1. Young adults may be difficult to wrangle. Two decades ago, Jeffrey Arnett wholly changed the way in which psychologists view young adults. With his 2000 article, Emerging Adulthood: A Theory of Development From the Late Teens Through the Twenties, Arnett reframed how we understand the contemporary college student. His later books continued to reshape how universities needed to think about those they serve. As a result, emerging adulthood has become its own domain of scientific inquiry.
Arnett argued that, in western nations, age 18 to 25 constitutes its own transitional phase from adolescence to adulthood. Understanding the modern college student (and their non-college going counterparts) is not that simple, however. Arnett’s theory, and following research, paints a picture in which emerging adults actively explore life's offerings – in intimacy, career interest, and socio-political beliefs. They do so through high agency and search for identity. Emerging adulthood also tends to be marked by heightened impulsivity, narcissism, and other characteristics relevant to the COVID-19 discussion. As a result, emerging adults frequently engage in considerable risky behavior.
Placed in the context of the COVID-19 pandemic and the return to campus life, impulsivity, search for meaning, perceived invincibility, and tolerance for risk may be a deadly combination. Students may feel emboldened to challenge public health precautions: How can universities enforce mask-wearing among students? Notable behavior patterns in socializing and drinking are likely to compound the problem, raising the threat of campuses becoming vectors for spreading the virus.
Clearly, developmental science has something to say in warning of the potential challenges of bringing students back to campus during this time.
2. Parents will have much to say. Parents of college students will likely have a strong voice in the persistence of on-campus operations. After all, higher education operates largely a customer-service model and parents are frequently the actual paying customer.
Helicopter parenting is particularly relevant to the COVID-19 pandemic and campus operation discourse. Generally speaking, helicopter parents are known to attempt to control every aspect of a child’s life. The negative impacts of such parenting on a college student’s mental health and social functioning are fairly well-documented.
Overly involved parents may demand the protection of, and the most convenient educational formats for, their children. Should such strong opinion emerge in the coming months, it is more likely that university instruction will shift back online.

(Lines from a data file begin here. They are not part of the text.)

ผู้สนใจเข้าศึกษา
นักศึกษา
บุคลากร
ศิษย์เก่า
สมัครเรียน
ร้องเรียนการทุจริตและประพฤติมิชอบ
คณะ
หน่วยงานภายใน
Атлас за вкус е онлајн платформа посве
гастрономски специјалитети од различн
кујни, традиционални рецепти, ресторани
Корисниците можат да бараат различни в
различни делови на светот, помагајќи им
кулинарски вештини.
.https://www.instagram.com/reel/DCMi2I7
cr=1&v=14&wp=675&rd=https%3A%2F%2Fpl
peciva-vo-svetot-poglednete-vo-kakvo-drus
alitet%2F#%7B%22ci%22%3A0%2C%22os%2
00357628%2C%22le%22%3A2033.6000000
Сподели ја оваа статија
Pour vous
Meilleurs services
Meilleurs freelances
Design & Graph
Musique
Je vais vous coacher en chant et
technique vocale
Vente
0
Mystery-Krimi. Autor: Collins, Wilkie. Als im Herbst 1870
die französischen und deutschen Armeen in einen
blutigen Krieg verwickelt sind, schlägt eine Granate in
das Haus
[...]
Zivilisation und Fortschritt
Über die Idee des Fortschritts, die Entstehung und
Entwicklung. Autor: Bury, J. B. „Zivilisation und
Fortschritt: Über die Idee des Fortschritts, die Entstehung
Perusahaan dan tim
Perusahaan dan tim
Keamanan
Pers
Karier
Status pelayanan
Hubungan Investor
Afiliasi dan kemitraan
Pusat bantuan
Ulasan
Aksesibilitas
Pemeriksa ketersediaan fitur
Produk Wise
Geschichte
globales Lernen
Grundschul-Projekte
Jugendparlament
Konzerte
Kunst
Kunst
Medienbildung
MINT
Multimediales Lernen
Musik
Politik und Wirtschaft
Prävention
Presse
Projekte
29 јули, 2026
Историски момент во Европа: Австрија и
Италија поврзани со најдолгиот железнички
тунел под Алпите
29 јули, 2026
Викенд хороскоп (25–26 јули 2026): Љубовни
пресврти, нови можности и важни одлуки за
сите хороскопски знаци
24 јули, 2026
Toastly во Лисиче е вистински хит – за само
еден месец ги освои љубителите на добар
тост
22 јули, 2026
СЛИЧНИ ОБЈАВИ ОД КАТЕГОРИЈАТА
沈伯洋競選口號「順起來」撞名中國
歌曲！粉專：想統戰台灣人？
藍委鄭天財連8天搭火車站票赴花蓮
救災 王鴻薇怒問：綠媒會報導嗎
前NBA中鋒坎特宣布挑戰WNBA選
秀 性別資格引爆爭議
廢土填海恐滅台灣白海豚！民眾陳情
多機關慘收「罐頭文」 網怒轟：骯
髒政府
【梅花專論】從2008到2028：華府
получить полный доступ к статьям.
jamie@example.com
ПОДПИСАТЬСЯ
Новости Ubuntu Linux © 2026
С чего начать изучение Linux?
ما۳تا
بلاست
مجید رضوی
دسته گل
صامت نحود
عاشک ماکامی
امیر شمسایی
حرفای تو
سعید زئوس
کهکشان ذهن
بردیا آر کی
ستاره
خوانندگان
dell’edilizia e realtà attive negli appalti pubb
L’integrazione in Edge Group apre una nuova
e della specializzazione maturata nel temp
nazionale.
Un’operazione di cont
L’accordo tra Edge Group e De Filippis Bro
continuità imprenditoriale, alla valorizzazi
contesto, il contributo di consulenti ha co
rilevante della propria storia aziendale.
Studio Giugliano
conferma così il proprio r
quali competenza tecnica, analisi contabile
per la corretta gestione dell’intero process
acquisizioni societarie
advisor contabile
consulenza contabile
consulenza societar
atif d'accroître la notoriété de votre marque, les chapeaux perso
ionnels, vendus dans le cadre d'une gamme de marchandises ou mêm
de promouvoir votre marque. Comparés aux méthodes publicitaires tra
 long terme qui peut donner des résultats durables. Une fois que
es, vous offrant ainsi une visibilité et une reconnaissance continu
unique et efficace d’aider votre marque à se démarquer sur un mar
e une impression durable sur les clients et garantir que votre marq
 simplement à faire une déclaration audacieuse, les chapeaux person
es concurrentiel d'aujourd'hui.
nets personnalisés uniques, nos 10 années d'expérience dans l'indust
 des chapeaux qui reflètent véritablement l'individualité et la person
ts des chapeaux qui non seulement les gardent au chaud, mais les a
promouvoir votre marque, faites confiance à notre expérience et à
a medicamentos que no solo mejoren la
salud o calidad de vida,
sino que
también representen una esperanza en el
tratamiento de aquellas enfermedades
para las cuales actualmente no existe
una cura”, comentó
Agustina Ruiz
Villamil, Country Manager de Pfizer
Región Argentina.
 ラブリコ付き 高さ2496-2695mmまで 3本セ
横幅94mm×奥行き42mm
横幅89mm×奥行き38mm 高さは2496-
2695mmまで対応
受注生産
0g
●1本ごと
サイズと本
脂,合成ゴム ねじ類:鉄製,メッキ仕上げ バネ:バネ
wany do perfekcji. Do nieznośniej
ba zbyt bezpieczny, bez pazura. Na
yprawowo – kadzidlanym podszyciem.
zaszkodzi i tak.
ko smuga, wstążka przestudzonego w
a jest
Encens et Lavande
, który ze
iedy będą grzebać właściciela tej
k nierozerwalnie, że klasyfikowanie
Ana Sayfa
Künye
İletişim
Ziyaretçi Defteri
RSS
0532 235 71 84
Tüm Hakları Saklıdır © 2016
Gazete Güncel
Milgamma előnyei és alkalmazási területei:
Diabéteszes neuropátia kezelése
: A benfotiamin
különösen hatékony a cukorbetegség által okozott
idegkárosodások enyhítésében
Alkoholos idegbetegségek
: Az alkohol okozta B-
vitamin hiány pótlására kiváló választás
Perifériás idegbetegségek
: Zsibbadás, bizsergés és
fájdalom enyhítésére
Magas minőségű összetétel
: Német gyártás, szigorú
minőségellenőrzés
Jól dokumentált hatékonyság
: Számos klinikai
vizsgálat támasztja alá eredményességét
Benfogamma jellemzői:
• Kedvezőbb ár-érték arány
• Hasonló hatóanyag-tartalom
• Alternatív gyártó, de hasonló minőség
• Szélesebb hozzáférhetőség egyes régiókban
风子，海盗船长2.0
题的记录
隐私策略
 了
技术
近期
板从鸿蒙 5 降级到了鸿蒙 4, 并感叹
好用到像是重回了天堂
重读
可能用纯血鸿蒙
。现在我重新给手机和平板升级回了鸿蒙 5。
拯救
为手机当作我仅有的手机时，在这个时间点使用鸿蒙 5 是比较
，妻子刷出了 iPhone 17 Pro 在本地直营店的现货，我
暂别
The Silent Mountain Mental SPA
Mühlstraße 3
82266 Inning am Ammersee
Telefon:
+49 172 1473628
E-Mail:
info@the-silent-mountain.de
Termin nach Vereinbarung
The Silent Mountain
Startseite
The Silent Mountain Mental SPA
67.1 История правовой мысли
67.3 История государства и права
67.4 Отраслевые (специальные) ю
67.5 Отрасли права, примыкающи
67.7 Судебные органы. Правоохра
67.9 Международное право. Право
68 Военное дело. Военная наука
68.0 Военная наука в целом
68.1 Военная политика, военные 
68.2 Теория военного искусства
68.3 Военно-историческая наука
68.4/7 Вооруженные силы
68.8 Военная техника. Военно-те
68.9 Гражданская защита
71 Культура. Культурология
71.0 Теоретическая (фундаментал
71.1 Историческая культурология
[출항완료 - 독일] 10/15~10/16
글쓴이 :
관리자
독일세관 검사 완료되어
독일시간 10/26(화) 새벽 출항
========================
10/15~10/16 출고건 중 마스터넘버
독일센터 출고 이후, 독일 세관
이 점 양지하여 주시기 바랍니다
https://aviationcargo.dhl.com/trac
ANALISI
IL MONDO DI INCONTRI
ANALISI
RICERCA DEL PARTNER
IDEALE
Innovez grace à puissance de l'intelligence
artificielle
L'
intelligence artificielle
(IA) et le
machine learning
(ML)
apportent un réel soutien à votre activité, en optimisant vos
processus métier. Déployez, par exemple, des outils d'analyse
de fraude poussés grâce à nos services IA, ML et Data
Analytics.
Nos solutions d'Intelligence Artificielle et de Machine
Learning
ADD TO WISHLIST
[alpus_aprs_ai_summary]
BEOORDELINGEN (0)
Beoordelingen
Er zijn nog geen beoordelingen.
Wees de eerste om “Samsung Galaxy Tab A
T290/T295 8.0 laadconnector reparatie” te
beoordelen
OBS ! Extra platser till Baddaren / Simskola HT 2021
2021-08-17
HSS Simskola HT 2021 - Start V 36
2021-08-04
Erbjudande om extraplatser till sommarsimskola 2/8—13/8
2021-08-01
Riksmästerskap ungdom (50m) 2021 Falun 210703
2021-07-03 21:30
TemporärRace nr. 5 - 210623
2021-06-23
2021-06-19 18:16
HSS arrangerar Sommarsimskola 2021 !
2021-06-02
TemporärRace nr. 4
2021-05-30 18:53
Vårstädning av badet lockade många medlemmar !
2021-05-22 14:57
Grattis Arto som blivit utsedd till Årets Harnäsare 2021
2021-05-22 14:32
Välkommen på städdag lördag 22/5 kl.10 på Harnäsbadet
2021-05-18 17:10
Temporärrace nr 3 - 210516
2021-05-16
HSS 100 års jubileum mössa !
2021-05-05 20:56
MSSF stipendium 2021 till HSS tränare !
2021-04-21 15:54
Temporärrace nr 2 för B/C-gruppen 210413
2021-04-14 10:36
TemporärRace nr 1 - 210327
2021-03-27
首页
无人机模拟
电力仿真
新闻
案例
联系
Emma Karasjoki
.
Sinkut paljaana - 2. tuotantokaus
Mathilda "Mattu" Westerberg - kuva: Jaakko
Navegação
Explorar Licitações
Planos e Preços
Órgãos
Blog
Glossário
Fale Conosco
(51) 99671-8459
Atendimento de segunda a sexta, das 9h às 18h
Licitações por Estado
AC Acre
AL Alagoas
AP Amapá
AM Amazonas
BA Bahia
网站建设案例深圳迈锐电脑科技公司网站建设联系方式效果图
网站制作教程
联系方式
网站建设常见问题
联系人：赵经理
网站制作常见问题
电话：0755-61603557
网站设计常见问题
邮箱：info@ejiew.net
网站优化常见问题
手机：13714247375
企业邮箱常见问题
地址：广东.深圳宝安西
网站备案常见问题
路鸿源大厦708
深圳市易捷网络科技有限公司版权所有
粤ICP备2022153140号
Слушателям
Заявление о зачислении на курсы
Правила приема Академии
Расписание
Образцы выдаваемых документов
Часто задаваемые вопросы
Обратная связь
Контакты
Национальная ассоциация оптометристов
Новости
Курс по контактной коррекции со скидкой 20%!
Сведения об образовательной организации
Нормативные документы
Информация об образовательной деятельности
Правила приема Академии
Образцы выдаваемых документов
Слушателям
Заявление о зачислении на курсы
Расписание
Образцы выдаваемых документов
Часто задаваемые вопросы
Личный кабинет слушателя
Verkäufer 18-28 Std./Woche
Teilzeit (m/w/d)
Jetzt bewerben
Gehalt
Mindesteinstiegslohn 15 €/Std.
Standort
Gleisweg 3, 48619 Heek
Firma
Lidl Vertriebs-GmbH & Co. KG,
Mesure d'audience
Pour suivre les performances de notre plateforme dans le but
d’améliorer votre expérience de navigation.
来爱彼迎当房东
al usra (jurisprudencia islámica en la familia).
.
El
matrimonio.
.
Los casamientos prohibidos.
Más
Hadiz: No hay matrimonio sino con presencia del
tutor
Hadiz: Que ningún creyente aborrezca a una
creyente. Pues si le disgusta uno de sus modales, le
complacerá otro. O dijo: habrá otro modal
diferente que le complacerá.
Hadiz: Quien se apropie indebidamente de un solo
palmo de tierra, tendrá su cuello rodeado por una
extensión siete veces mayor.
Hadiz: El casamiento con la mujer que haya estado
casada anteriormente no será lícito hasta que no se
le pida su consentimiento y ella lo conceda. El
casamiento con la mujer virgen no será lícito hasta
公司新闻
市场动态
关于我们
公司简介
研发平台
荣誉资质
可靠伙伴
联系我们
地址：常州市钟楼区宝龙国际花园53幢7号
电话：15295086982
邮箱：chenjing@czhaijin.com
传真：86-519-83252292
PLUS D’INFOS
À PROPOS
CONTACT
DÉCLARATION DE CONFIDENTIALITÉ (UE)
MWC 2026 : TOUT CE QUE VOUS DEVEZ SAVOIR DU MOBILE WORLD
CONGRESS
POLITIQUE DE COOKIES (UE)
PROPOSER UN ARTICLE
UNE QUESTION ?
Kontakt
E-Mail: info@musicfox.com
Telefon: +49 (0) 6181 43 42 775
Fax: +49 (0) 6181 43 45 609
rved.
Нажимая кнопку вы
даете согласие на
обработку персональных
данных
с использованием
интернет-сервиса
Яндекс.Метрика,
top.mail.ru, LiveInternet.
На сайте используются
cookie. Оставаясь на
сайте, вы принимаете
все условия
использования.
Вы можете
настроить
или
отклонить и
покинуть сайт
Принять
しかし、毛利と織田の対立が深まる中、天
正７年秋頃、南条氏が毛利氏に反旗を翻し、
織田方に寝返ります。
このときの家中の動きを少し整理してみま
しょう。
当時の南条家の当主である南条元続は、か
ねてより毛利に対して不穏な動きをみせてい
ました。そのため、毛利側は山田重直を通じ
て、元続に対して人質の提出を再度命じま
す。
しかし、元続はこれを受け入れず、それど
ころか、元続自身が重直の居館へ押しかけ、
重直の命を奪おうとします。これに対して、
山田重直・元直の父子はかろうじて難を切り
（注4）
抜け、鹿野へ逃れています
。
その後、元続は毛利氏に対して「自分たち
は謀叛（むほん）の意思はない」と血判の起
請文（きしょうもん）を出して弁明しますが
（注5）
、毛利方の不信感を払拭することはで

Interestingly, an argument has been made that aligning with helicopter parents can be done in such a way as to mitigate student impulsive behaviors such as drinking. Creative engagement of parents by university administration may actually generate solutions to promote COVID-19 prevention adherence on campuses. This path, while promising, remains largely unexplored.
3. Campus health initiatives were difficult to implement before COVID-19. Public health guidance for the prevention of COVID-19 has been put forth by federal and regional agencies and yet many states and municipalities struggle with implementation and community member adherence. Why would the same not be true for a college campus this fall?
Health-focused initiatives are notoriously difficult to implement on college campuses. My own team’s work in suicide prevention on campuses highlights challenges ranging from resource deprivation and outdated policies to lack of institutional knowledge and buy-in.
A recent study from 10 U.S. and Canadian universities highlights some problems with implementing health initiatives. They include inconsistent definition and measurement of well-being, as well as varying levels of student/faculty engagement and hyper-focus on the individual level. This is not to say that campuses cannot succeed with health and wellness at all. But the rampant roadblocks prior to COVID-19 were clear. Layered with the additional challenges brought about by the pandemic, it is easy to see how campus health and wellness may fall by the wayside upon re-opening in the fall.
Will fall 2020 operations remain in-person? Likely not. In all, emerging adulthood science, evidence on helicopter parenting, and realities of implementing public health measures show a bleak outlook. Remaining fully open seems a significant hill to climb.
One is also left to wonder whether the nature of higher education itself will see a permanent paradigm shift. And all of the campus community must come together to adapt to the new realities of higher education.